Les cliniques mobiles que nous avons fait ce mois-ci sont celles de Nalempetet, Kangkala, Liwan et Meyen. De plus, nous avons procédé à des vaccinations à Lobur et nous avons consacré une journée entière au déparasitage de 42 enfants d'un centre d’enfants de Napeikar.
Dans les cliniques, nous rencontrons toujours beaucoup de patients. Nous ratons souvent l'heure du déjeuner et, parfois, nous n'avons pas le temps de voir tous les patients, comme cela est arrivé à Liwan où la population est beaucoup plus élevée que dans les autres villages. A la clinique de Nalempetet par contre, trop de patients sont venus alors qu'ils ont à leur disposition le dispensaire de Kokuro à moins d'un kilomètre. Dans cette clinique, nous nous chargeons surtout de mettre à jour les vaccins des enfants et de contrôler les grossesses.
La première chose que nous faisons d’un déplacement, c'est le déparasitage des enfants.
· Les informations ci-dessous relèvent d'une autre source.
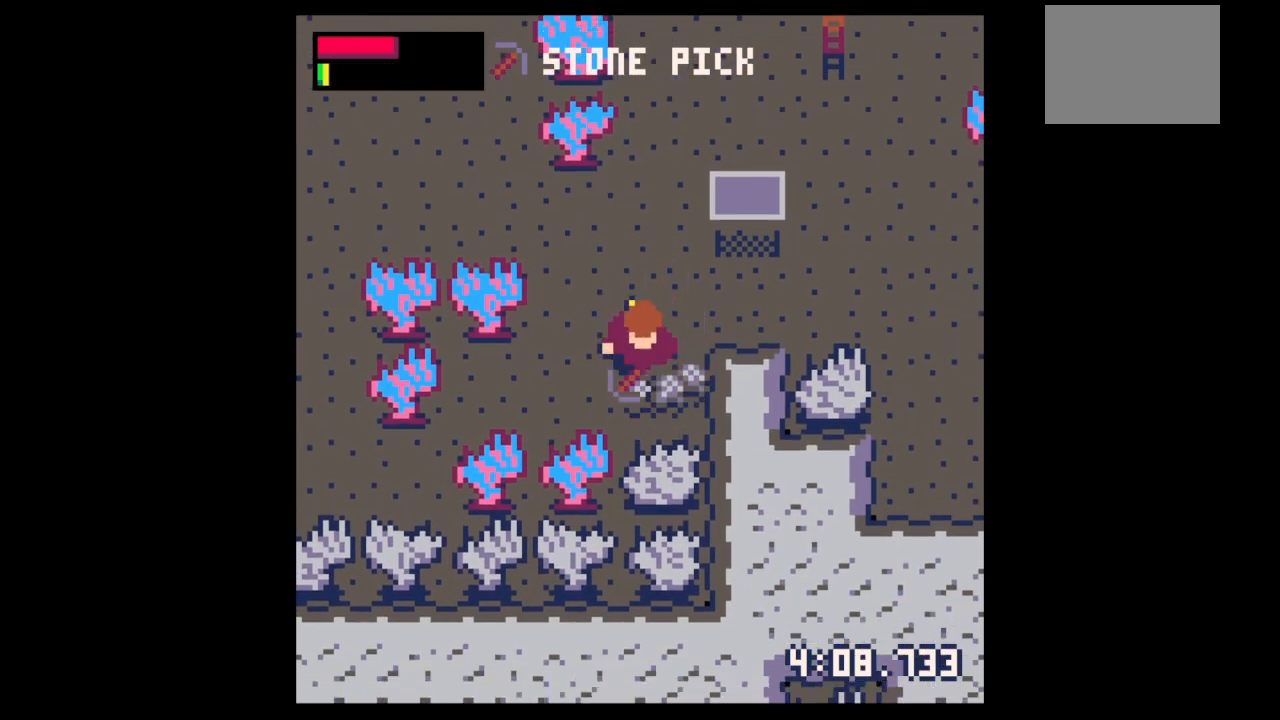
{"keys": ["right"], "events": [[100, "x", "up"], [233, "down", "up"], [333, "up", "down"], [400, "right", "down"], [467, "up", "up"]]}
Nous organisons comme nous pouvons une file pour les laver un par un à l'eau sur tout le corps, surtout les mains et le visage, et ensuite nous leur donnons leur traitement. Nous marquons les enfants avec un feutre rouge sur le front pour ne pas nous mélanger et pour ne pas donner deux fois un traitement à un même enfant. En effet, les enfants prennent leur pastille comme s'il s'agissait d'une sucrerie et ils en redemandent. Les enfants plus âgés sont malins et tentent d'effacer leur marque, il faut être prudent.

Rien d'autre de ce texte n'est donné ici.